Depuis une vingtaine d’années, l’apport des nouvelles technologies a modifié en profondeur la scène théâtrale et avec elle, le jeu de l’acteur. Désormais les corps de chair y côtoient fréquemment les corps synthétiques ou hybrides, créant des corporéités mixtes, «mi-chair, mi-calcul» (Couchot) dont l’équilibre varie selon les choix esthétiques des artistes (metteurs en scène, acteurs, concepteurs du spectacle). Que devient l’acteur dans cette confrontation avec la scène transformée? Quelles techniques de jeu ces nouvelles modalités scéniques imposent-elles aux performeurs? Comment les esthétiques nouvelles qui dérivent de ces mutations conjuguent-elles la juxtaposition du charnel et du virtuel? Comment se déploie, dans ce contexte, la présence du performeur? Comment se gère son énergie? Son rapport à la voix? À l’espace? Au temps? Au mouvement?
Le colloque que nous envisageons sera consacré à ces questions et, plus particulièrement, aux formes d’interaction entre l’acteur et les technologies sur la scène, quelque forme qu’elles revêtent (écrans, caméras, micros…) afin de montrer en quoi ces interférences bouleversent les théories du jeu qui ont prévalu jusqu’ici.
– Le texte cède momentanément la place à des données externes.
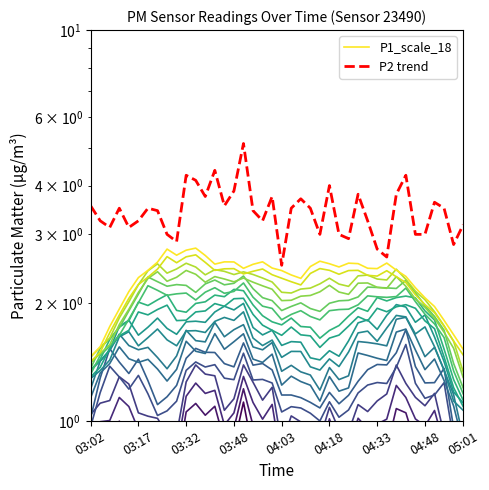

Reading left to right, list all the values displayed in this chart.

P1_scale_18: 1.5	1.5	1.7	1.9	2.1	2.3	2.4	2.5	2.8	2.7	2.7	2.8	2.6	2.5	2.6	2.6	2.5	2.5	2.6	2.5	2.4	2.4	2.3	2.5	2.6	2.5	2.5	2.5	2.5	2.5	2.5	2.5	2.4	2.3	2.2	2.1	2.0	1.8	1.7	1.5
P2 trend: 3.5	3.2	3.1	3.5	3.1	3.2	3.5	3.4	3.0	2.9	4.2	4.1	3.8	4.4	3.5	3.9	5.1	3.4	3.2	3.8	2.5	3.5	3.7	3.5	3.0	4.0	3.0	2.9	3.8	3.2	2.8	2.6	3.8	4.2	3.0	3.0	3.6	3.5	2.8	3.2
Face aux nouveaux dispositifs scéniques, l’acteur se voit contraint de développer des stratégies de travail inédites, lesquelles doivent mener à un jeu souple naviguant entre présence réelle et présence médiatisée. Le metteur en scène lui-même, développant de véritables talents de vidéastes, voire de cinéastes, se trouve au coeur de ce travail de création (FC Bergman, Bud Blumenthal, Guy Cassiers, Romeo Castellucci, Pippo Delbono, Heiner Goebbels, Ivo van Hove, John Jesurun, William Kentridge, Elizabeth Lecompte du Wooster Group, Robert Lepage, Caden Manson et Jemma Nelson du Big Art Group, Simon McBurney de Complicite, Denis Marleau, Katie Mitchell, Fabrice Murgia, Markus Öhrn, Jean-François Peyret, Alain Platel, Jay Scheib, Cyril Teste, Wim Vandekeybus, Marianne Weems, Kris Verdonck ainsi que les compagnies Berlin, CREW, Forced Entertainment, Gob Squad, Motus, Ontroerend Goed, Rimini Protokoll, Station House Opera… pour n’en citer que quelques uns). Aidé de tous ses collaborateurs, et du travail du comédien qui demeure au centre de la scène, il traduit le dialogue des corps (charnels et virtuels) en formes de présences scéniques modifiées, en altérations de l’art de dire. Comment se déclinent ces modifications au jeu scénique? Ont-elles une incidence sur les fondements du jeu d’acteur tel que véhiculé par des approches plus traditionnelles?
Confrontées à ces changements qui touchent la scène contemporaine, comment réagissent les écoles de formation de l’acteur? Demeurent-elles fidèles à une certaine conception plus traditionnelle du jeu corporel et de l’interprétation des textes? Comment négocient-elles la mutation des formes de jeu? Si toute une mouvance artistique modifie l’intégration de la présence de l’acteur en scène – et par le fait même son implication lors du travail de création – ne faut-il pas repenser la formation de l’acteur?